According to a Cisco’s executive said, “Now, India (and the SAARC region) is one of the four independent markets in the Asia Pacific theatre.” This signifies the growing importance of India in the overall Cisco global operations.

As part of the Asia Pacific business recast, Hong King — which was originally part of North Asia — has become part of China while Korea, Taiwan, Indonesia, Malaysia form the rest of Asia. Australia and New Zealand continue to be part of one market.

Cisco is gearing up to ramp up India operations in a big way. It plans to increase headcount (inclusive of the third-party dedicated contractors) to 10,000 over three years by which time about $1.2 billion will be pumped in— the largest Cisco investment outside San Jose where it is headquartered.

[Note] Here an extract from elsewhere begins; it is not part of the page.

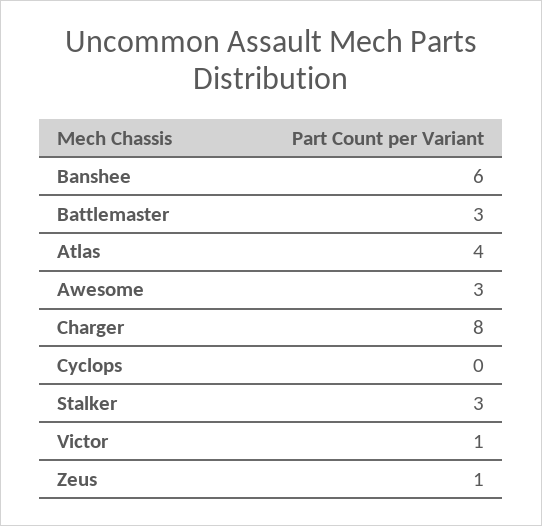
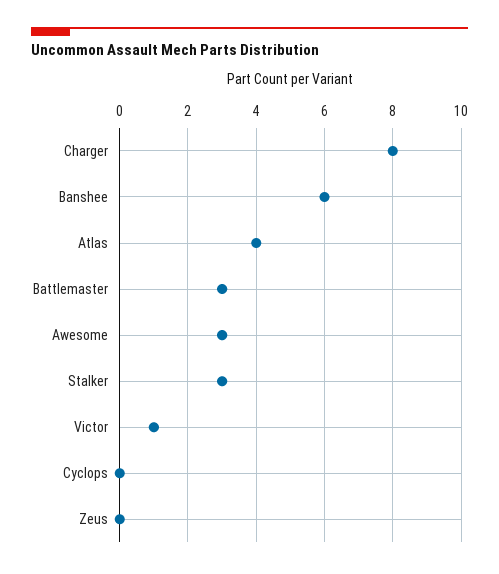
Zeus: 1 -> 0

“We are on a fasttrack operation in India. We are partnering with the Tatas, the Birlas, Reliance Infocomm and the Indian government for various projects. At this moment, it is growing faster than China where we face a bit of local competition,” said John T Chambers, President & CEO of Cisco Systems.

The Indian operation is expected to grow by 30 percent against 20 percent growth In China. Last October, Chamber had announced over $1.1 billion investment plan in India, which included investments in venture capital funds. “May be you can hear more on this when I visit India next time,” Chambers said.

He is banking heavily on small and medium enterprises (SMEs), which are making the best use of the convergence in the IT sector.

“Ten years back in 1995-96, India was a $10 million market for us. It has grown in a very big way. In terms of broadband penetration of the reach of Internet and mobile phones, it may not be a very sophisticated market but it has enormous growth potential,” he added. According to him, the absence of wire infrastructure in India is a advantage for Cisco.